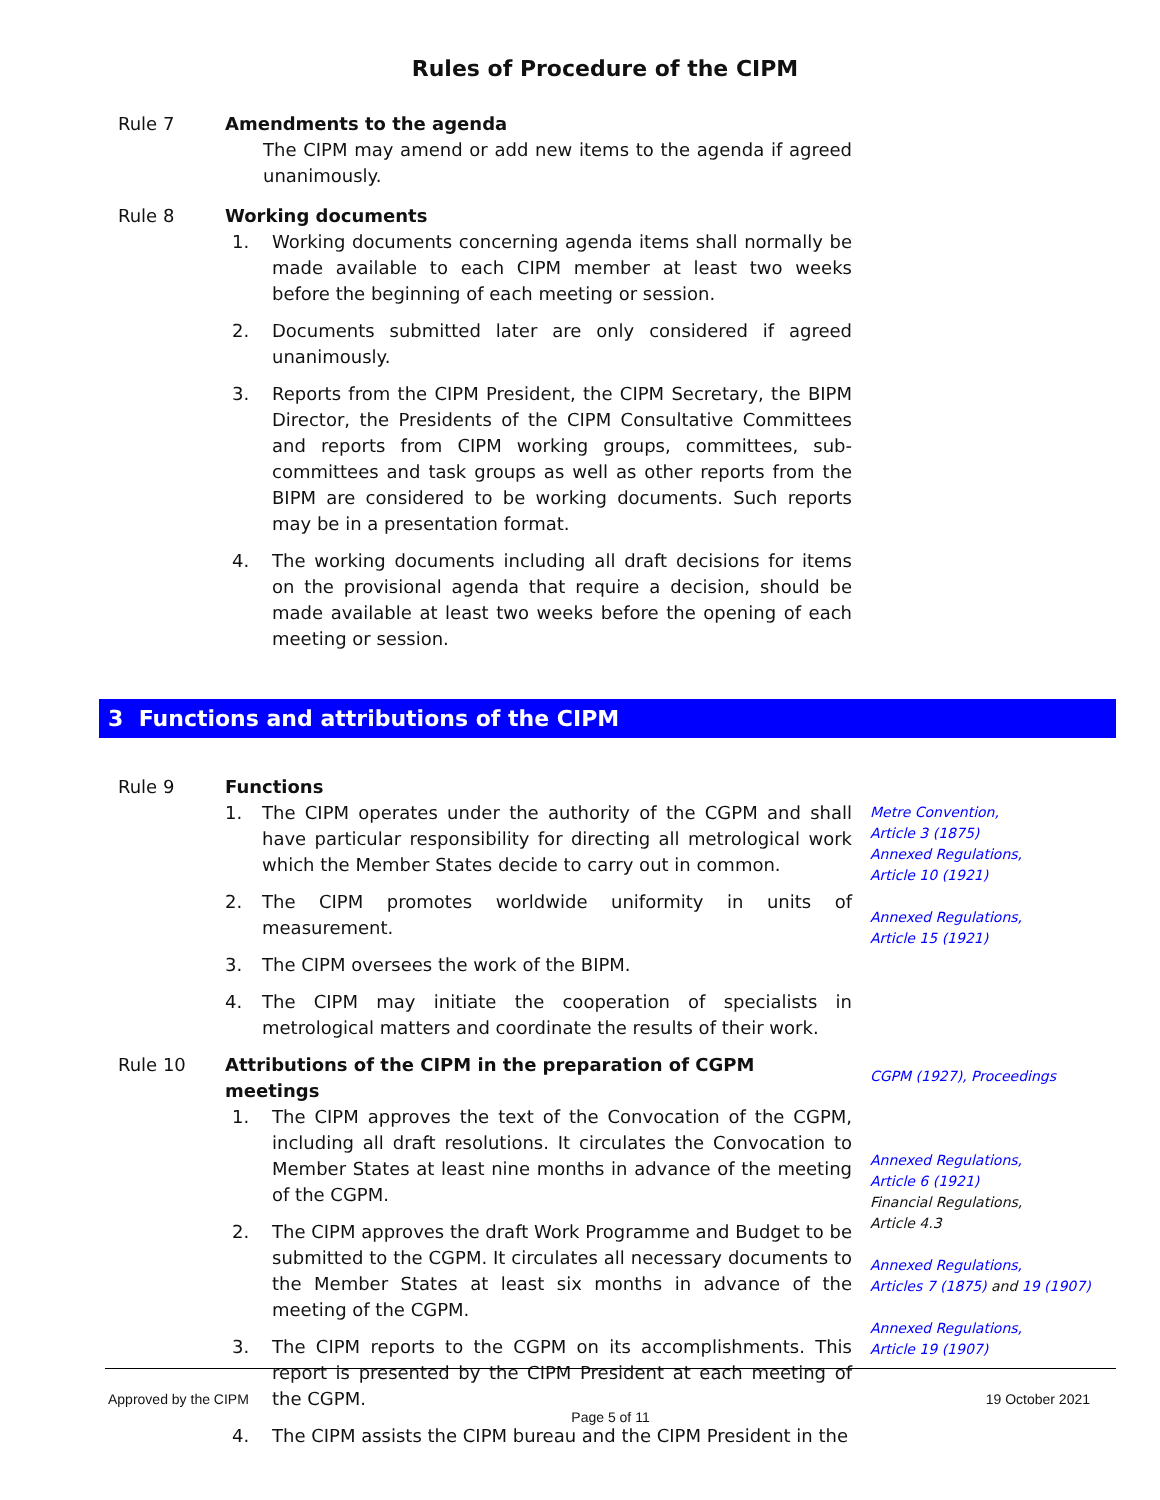Rules of Procedure of the CIPM
Rule 7 Amendments to the agenda
The CIPM may amend or add new items to the agenda if agreed unanimously.
Rule 8 Working documents
1. Working documents concerning agenda items shall normally be made available to each CIPM member at least two weeks before the beginning of each meeting or session.
2. Documents submitted later are only considered if agreed unanimously.
3. Reports from the CIPM President, the CIPM Secretary, the BIPM Director, the Presidents of the CIPM Consultative Committees and reports from CIPM working groups, committees, sub-committees and task groups as well as other reports from the BIPM are considered to be working documents. Such reports may be in a presentation format.
4. The working documents including all draft decisions for items on the provisional agenda that require a decision, should be made available at least two weeks before the opening of each meeting or session.
3 Functions and attributions of the CIPM
Rule 9 Functions
1. The CIPM operates under the authority of the CGPM and shall have particular responsibility for directing all metrological work which the Member States decide to carry out in common.
2. The CIPM promotes worldwide uniformity in units of measurement.
3. The CIPM oversees the work of the BIPM.
4. The CIPM may initiate the cooperation of specialists in metrological matters and coordinate the results of their work.
Metre Convention,
Article 3 (1875)
Annexed Regulations,
Article 10 (1921)
Annexed Regulations,
Article 15 (1921)
Rule 10 Attributions of the CIPM in the preparation of CGPM meetings
1. The CIPM approves the text of the Convocation of the CGPM, including all draft resolutions. It circulates the Convocation to Member States at least nine months in advance of the meeting of the CGPM.
2. The CIPM approves the draft Work Programme and Budget to be submitted to the CGPM. It circulates all necessary documents to the Member States at least six months in advance of the meeting of the CGPM.
3. The CIPM reports to the CGPM on its accomplishments. This report is presented by the CIPM President at each meeting of the CGPM.
4. The CIPM assists the CIPM bureau and the CIPM President in the
CGPM (1927), Proceedings
Annexed Regulations,
Article 6 (1921)
Financial Regulations,
Article 4.3
Annexed Regulations,
Articles 7 (1875) and 19 (1907)
Annexed Regulations,
Article 19 (1907)
Approved by the CIPM 19 October 2021
Page 5 of 11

____

# BRIEF
There is a run of lines above from the one with "The CIPM may amend" to the one with "2. Documents submitted"; print exactly that run, both ends included, and nothing else.

# OUTPUT OF THE TASK
The CIPM may amend or add new items to the agenda if agreed unanimously.
Rule 8 Working documents
1. Working documents concerning agenda items shall normally be made available to each CIPM member at least two weeks before the beginning of each meeting or session.
2. Documents submitted later are only considered if agreed unanimously.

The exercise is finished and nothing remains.